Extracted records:
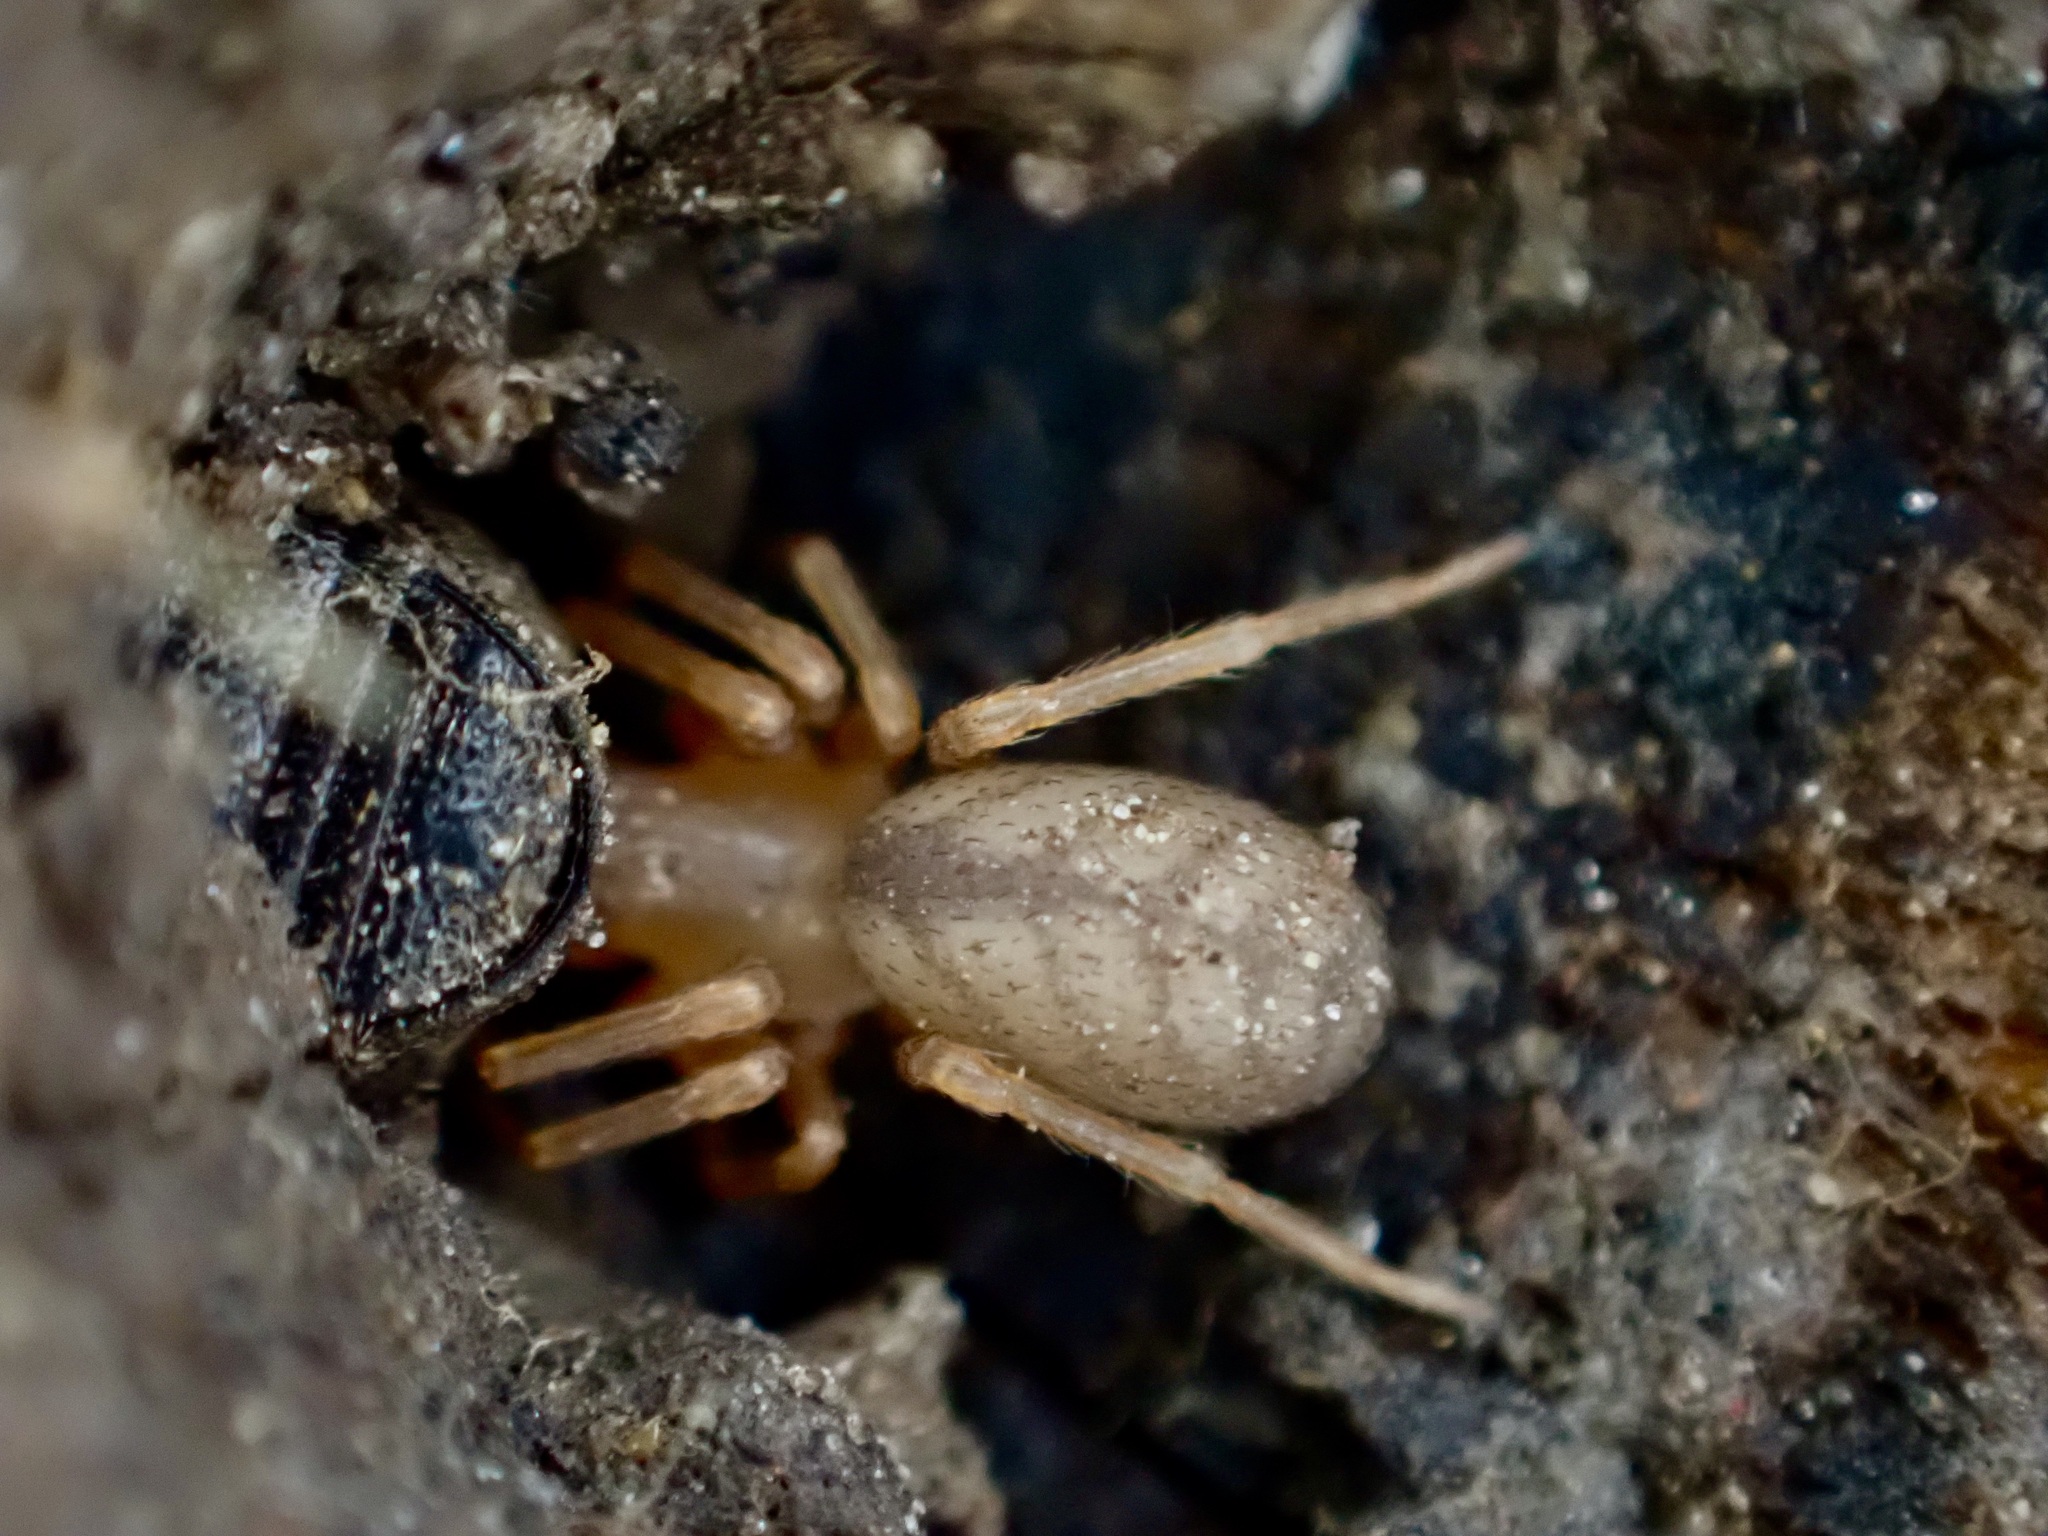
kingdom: Animalia
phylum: Arthropoda
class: Arachnida
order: Araneae
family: Periegopidae
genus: Periegops
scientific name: Periegops suterii
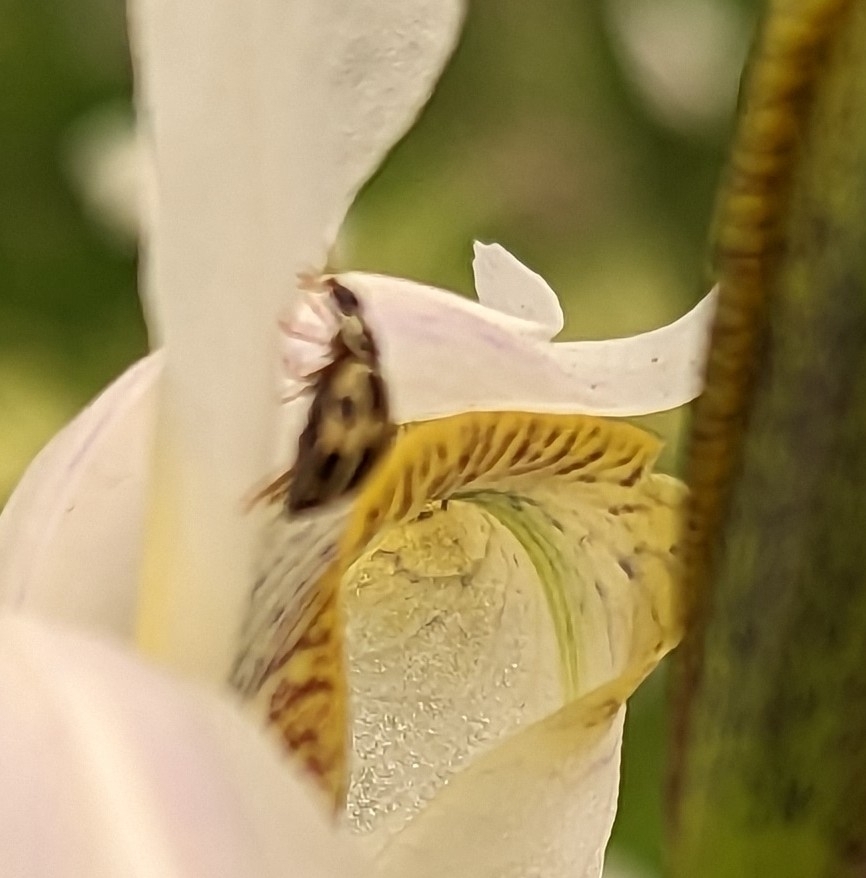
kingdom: Animalia
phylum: Arthropoda
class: Insecta
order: Coleoptera
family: Coccinellidae
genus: Propylaea
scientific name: Propylaea quatuordecimpunctata
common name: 14-spotted ladybird beetle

GIVEN INSTRUCTION: Rewrite every line of the material above, changing "scientific name" to "species" and keeping everything else the same. Leave the pictures out.

SOLUTION:
kingdom: Animalia
phylum: Arthropoda
class: Arachnida
order: Araneae
family: Periegopidae
genus: Periegops
species: Periegops suterii
kingdom: Animalia
phylum: Arthropoda
class: Insecta
order: Coleoptera
family: Coccinellidae
genus: Propylaea
species: Propylaea quatuordecimpunctata
common name: 14-spotted ladybird beetle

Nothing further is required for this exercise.